Hybrids, meanwhile, have been on a tear, not just for Toyota but for other automakers as well, including Ford and Honda. From January to November in 2023, hybrids accounted for 9.3% of new light vehicle registrations, beating EVs by 1.8 percentage points, reported Reuters, citing S&P Global Mobility data, and Toyota was the biggest seller of hybrids in the U.S., with more than a third of the those registrations.
Edmunds wrote on its website in mid-December that the hybrid market share in the U.S. increased to 9.7% in November 2023, a 99% jump from the year prior, whereas the EV share increased just 25%. “The transition to full EVs has slowed, and hybrids are the more comfortable choice for the majority of Americans seeking electrified options right now,” it added.
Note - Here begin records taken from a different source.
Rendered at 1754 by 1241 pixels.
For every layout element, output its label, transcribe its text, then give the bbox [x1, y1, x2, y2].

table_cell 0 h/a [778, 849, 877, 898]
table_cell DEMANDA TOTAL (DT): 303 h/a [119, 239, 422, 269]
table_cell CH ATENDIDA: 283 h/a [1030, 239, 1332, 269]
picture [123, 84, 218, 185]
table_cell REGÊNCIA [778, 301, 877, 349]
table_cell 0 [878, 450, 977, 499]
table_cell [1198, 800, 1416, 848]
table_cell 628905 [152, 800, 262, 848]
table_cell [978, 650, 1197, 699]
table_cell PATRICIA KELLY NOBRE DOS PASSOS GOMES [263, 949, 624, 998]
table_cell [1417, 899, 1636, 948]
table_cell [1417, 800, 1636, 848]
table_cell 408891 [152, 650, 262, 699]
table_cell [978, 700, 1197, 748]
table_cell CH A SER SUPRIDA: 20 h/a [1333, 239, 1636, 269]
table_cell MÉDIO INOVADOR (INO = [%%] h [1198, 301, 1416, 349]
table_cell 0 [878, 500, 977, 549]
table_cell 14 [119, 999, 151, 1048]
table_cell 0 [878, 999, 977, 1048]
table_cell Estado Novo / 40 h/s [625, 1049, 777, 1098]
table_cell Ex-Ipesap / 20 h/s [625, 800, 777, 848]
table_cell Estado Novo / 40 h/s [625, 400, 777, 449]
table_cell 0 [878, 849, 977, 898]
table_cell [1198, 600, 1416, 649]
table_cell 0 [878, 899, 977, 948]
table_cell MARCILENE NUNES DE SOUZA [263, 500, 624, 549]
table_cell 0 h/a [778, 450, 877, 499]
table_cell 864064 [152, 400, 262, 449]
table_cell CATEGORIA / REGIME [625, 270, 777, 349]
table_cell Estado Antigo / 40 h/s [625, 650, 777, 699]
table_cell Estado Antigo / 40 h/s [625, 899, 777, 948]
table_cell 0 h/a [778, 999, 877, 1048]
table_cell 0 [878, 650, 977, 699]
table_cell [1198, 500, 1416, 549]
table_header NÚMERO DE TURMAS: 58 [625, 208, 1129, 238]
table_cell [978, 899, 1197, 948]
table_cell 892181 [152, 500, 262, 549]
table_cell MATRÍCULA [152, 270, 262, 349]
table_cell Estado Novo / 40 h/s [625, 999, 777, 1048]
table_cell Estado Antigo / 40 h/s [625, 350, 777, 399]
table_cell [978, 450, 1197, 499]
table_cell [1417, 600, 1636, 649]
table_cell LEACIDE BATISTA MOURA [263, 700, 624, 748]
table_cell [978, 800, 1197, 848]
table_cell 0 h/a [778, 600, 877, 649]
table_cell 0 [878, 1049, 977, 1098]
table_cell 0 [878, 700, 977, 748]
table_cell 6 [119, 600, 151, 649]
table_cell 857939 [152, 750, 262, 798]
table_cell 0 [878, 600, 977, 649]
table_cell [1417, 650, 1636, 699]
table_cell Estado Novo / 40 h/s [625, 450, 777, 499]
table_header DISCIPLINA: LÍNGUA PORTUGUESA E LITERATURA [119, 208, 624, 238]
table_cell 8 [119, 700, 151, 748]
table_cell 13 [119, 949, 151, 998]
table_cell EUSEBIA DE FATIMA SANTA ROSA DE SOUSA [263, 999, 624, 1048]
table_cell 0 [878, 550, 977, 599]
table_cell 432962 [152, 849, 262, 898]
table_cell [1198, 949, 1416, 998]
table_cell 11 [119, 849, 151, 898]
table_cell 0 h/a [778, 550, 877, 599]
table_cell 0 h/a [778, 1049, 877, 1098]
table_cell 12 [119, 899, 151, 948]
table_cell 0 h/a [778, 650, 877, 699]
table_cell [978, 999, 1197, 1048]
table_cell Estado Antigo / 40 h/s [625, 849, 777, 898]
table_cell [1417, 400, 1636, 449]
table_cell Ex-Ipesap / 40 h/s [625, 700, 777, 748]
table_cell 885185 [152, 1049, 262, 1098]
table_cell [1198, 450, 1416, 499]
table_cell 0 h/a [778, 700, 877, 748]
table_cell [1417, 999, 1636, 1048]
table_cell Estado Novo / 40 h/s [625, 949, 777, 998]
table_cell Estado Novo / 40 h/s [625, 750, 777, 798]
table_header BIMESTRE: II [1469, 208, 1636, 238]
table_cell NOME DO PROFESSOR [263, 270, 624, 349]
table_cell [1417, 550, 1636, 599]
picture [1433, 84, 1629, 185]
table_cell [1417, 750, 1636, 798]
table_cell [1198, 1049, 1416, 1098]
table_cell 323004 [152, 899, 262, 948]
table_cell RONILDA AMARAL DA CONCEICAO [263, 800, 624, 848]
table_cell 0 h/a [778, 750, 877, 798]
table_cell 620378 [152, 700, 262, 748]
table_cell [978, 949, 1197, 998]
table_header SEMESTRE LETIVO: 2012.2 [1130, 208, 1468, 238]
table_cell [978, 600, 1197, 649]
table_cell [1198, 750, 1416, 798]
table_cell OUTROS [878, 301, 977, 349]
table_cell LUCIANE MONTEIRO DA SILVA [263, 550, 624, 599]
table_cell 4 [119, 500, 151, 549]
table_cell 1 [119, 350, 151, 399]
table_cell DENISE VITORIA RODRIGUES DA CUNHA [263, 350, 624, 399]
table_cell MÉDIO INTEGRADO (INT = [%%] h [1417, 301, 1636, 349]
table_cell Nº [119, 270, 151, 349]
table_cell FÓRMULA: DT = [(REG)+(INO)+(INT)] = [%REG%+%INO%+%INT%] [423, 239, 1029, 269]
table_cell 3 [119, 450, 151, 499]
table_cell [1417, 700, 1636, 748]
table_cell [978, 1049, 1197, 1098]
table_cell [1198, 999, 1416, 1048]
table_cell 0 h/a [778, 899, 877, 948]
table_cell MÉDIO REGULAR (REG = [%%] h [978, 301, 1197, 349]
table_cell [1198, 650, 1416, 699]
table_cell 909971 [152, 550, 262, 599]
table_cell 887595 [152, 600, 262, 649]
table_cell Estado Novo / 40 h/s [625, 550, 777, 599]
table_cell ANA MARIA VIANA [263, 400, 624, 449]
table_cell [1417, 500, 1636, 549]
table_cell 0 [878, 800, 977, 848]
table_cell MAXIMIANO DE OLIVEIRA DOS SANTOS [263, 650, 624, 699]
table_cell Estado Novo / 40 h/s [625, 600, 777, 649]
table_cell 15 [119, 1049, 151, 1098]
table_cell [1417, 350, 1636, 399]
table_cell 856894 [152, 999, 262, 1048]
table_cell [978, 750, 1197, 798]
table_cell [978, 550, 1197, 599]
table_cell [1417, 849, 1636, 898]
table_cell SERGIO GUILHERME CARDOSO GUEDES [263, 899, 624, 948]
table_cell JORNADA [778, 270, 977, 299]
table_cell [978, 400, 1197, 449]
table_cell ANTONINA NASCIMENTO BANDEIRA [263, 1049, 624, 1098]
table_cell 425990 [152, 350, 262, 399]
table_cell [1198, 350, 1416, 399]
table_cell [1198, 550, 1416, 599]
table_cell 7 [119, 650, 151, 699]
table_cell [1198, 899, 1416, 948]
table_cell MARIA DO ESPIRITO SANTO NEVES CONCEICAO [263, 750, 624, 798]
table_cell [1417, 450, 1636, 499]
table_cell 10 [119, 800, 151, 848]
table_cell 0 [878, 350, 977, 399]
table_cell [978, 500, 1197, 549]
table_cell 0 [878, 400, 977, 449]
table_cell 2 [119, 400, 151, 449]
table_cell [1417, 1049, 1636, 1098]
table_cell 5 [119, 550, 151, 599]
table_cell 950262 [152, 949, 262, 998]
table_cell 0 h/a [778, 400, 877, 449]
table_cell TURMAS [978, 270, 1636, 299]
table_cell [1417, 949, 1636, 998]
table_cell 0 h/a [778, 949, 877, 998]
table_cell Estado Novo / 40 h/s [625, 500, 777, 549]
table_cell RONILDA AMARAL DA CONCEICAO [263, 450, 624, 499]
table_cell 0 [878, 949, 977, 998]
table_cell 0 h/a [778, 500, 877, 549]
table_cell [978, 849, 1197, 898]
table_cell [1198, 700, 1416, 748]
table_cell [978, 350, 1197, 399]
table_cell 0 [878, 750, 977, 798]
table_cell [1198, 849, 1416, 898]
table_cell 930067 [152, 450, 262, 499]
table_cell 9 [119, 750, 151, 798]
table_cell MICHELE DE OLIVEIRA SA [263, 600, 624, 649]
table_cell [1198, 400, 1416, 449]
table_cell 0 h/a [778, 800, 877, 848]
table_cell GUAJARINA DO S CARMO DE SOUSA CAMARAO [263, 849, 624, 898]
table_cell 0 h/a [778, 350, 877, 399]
For many consumers, hybrids have the feel-good factor of burning less fuel than normal cars—friendlier on the environment and the wallet—without the range anxiety and other doubts surrounding EVs. (Hybrids maximize efficiency by alternating from gas to battery power.) It also helps that hybrids are priced much closer to traditional cars than are EVs.
Toyota, which will report earnings on Tuesday, with analysts expecting a strong quarter, does sell EVs, but despite their rapid sales growth they make up just a sliver of its shipments.
The carmaker has taken pains to emphasize that it is not “anti-EV” but rather lets consumers choose which type of vehicle they want and offers each king. Toyoda hinted at his philosophy a few years ago when he said, “Toyota is a department store of all sorts of powertrains. It’s not right for the department store to say, ‘This is the product you should buy.’”
To be sure, Toyota has its problems, among them recent recalls and, last month, the suspended shipments of 10 vehicle models due to testing irregularities for engine certifications. And some industry observers fear the auto giant will be caught flat-footed if consumers switch the EVs faster than it expects.
But it clearly called things right with regards to hybrids, if not in the long run then certainly for now.
In 2011, Musk laughed at the electric vehicles made by Chinese rival BYD, which recently passed Tesla in global EV sales. And in 2022, Musk dismissed hybrids as a “phase,” saying it was “time to move on” from them.
But many car buyers, we now know, do not feel the same way.